┌────────

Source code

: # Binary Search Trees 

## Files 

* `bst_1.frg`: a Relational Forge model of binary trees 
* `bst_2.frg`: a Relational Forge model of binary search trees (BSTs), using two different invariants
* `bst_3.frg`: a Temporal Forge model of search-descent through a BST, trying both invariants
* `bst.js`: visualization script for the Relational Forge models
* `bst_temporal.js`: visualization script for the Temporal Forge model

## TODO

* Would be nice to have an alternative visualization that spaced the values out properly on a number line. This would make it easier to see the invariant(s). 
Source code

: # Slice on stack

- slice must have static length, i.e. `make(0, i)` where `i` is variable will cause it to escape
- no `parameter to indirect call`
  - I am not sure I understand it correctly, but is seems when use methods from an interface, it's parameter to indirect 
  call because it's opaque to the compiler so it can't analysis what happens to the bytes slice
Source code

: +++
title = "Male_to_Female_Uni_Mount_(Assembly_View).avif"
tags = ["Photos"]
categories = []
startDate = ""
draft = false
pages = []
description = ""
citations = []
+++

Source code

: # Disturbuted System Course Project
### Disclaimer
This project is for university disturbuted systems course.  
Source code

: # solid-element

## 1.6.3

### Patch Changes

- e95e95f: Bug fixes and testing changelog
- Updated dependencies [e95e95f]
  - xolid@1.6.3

└────────

Task requirements | Can you pull out every line of the records above that contains the string "Relational" and copy each one? Case counts, so match capital and lowercase letters.

Solution to this task |
* `bst_1.frg`: a Relational Forge model of binary trees 
* `bst_2.frg`: a Relational Forge model of binary search trees (BSTs), using two different invariants
* `bst.js`: visualization script for the Relational Forge models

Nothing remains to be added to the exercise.